CVE-2016-7855

Use After Free in Use-after-free vulnerability in Adobe Flash Player before 23

Verified by Precogs Threat Research
Last Updated: Apr 21, 2026
Base Score
8.8HIGH

Executive Summary

CVE-2016-7855 is a high severity vulnerability affecting binary-analysis. It is classified as Use After Free. This vulnerability is actively being exploited in the wild.

Precogs AI Insight

"A use-after-free vulnerability exists in Adobe Flash Player's event handling mechanism. Attackers exploit this memory corruption to bypass ASLR and execute shellcode. Precogs Binary SAST identifies dangling pointers and complex use-after-free conditions."

Exploit Probability (EPSS)
High (57.5%)
Public POC
Available
Exploit Probability
Elevated (52%)
Public POC
Actively Exploited
Affected Assets
binary analysisCWE-416

What is this vulnerability?

CVE-2016-7855 is categorized as a high Use After Free flaw with a CVSS base score of 8.8. Based on our vulnerability intelligence, this issue occurs when the application fails to securely handle untrusted data boundaries.

Use-after-free vulnerability in Adobe Flash Player before 23.0.0.205 on Windows and OS X and before 11.2.202.643 on Linux allows remote attackers to execute arbitrary code via unspecified vectors, as exploited in the wild in October 2016.

This architectural defect enables adversaries to bypass intended security controls, directly manipulating the application's execution state or data layer. Immediate strategic intervention is required.

Risk Assessment

MetricValue
CVSS Base Score8.8 (HIGH)
Vector StringCVSS:3.1/AV:N/AC:L/PR:N/UI:R/S:U/C:H/I:H/A:H
PublishedNovember 1, 2016
Last ModifiedApril 21, 2026
Related CWEsCWE-416, CWE-416

Impact on Systems

Remote Code Execution: Attackers can overwrite the instruction pointer to redirect execution to malicious shellcode.

Memory Corruption: Overwriting adjacent memory regions can corrupt critical application state, leading to privilege escalation.

Denial of Service: Triggering segmentation faults results in immediate disruption of critical systems.

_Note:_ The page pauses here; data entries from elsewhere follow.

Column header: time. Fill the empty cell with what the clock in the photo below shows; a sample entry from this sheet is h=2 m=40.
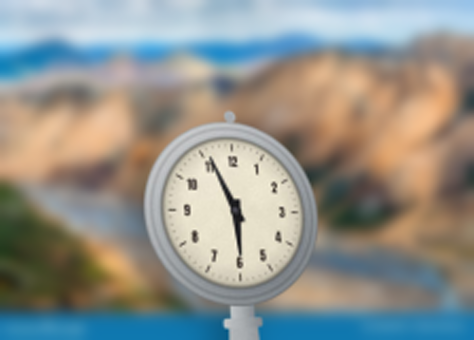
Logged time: h=5 m=56
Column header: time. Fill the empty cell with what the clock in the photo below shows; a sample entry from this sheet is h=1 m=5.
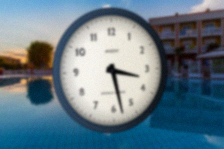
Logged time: h=3 m=28
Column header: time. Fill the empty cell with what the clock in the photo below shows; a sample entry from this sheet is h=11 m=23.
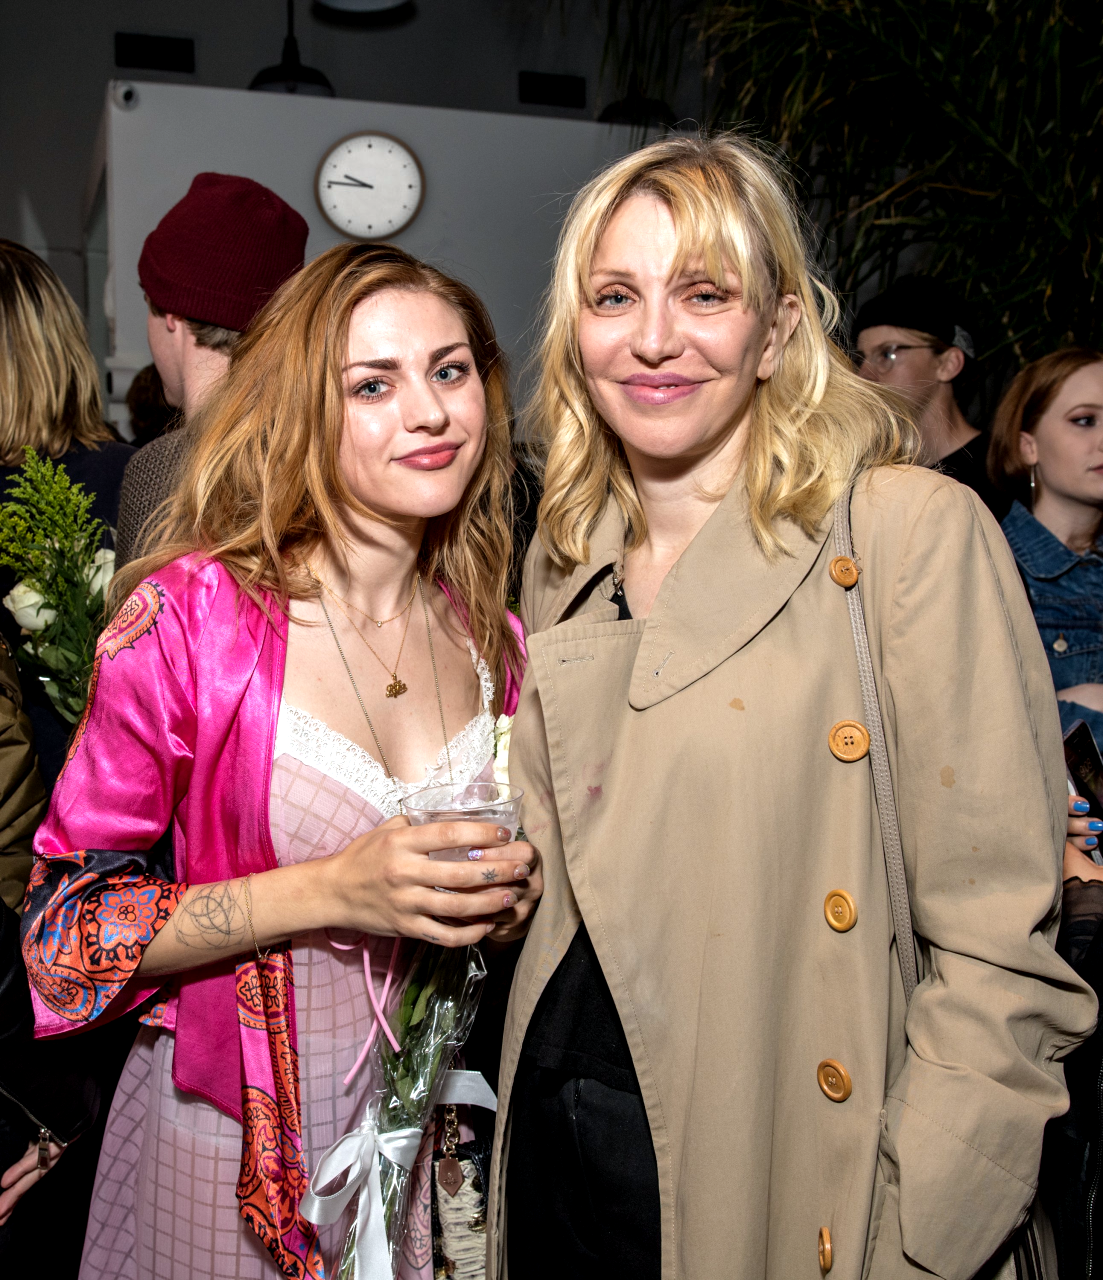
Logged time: h=9 m=46
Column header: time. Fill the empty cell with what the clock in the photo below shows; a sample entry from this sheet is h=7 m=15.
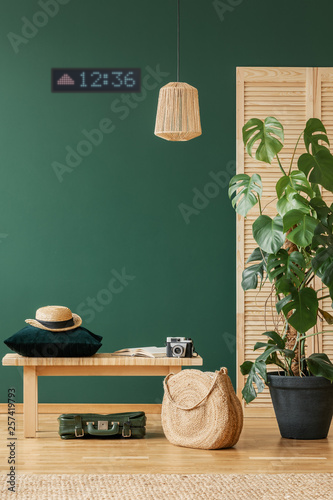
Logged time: h=12 m=36
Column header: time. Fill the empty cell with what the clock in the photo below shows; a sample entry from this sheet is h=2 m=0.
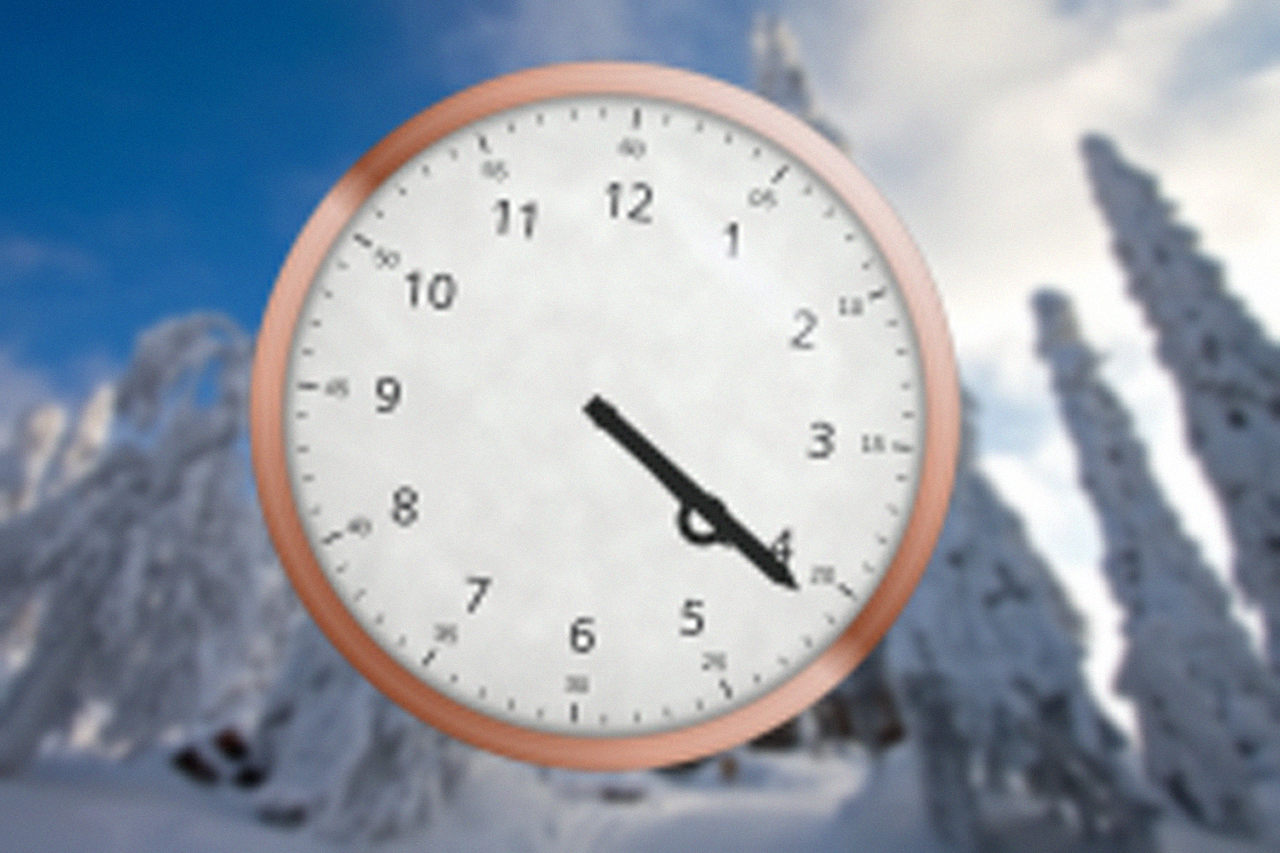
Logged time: h=4 m=21
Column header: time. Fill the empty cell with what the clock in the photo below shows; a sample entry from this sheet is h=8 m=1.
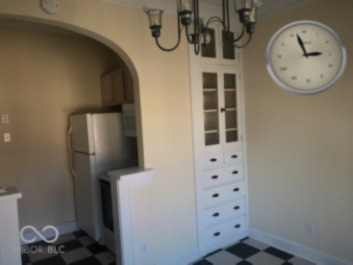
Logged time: h=2 m=57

How to Fix and Mitigate CVE-2016-7855

  1. Apply Vendor Patches Immediately: This vulnerability is listed in CISA's Known Exploited Vulnerabilities catalog. The impacted product is end-of-life and should be disconnected if still in use.
  2. Verify Patch Deployment: Confirm all instances are updated using Precogs continuous monitoring.
  3. Review Audit Logs: Investigate historical access logs for indicators of compromise related to this attack surface.
  4. Implement Defense-in-Depth: Deploy WAF rules, network segmentation, and endpoint detection to limit blast radius.

Defending with Precogs AI

A use-after-free vulnerability exists in Adobe Flash Player's event handling mechanism. Attackers exploit this memory corruption to bypass ASLR and execute shellcode. Precogs Binary SAST identifies dangling pointers and complex use-after-free conditions.

Use Precogs to continuously scan your codebase, binaries, APIs, and infrastructure for this vulnerability class and related attack patterns. Our AI-powered detection engine combines static analysis with threat intelligence to identify exploitable weaknesses before attackers do.

Start scanning with Precogs →

Vulnerability Code Signature

Attack Data Flow

StageDetail
SourceMemory allocation pointer
VectorPointer is accessed after the memory has been freed
SinkDangling pointer dereference
ImpactMemory corruption, sandbox escape, Remote Code Execution (RCE)

Vulnerable Code Pattern

// ❌ VULNERABLE: Use After Free
char *ptr = malloc(256);
free(ptr);
// Taint sink: accessing freed memory
strcpy(ptr, "Exploit payload");

Secure Code Pattern

// ✅ SECURE: Nullifying pointers
char *ptr = malloc(256);
free(ptr);
// Sanitized state: pointer set to NULL
ptr = NULL;

How Precogs Detects This

Precogs Binary SAST engine identifies dangling pointers and complex use-after-free conditions in compiled rendering engines and system libraries.\n

Related Vulnerabilitiesvia CWE-416

Is your system affected?

Precogs AI detects CVE-2016-7855 in compiled binaries, LLMs, and application layers — even without source code access.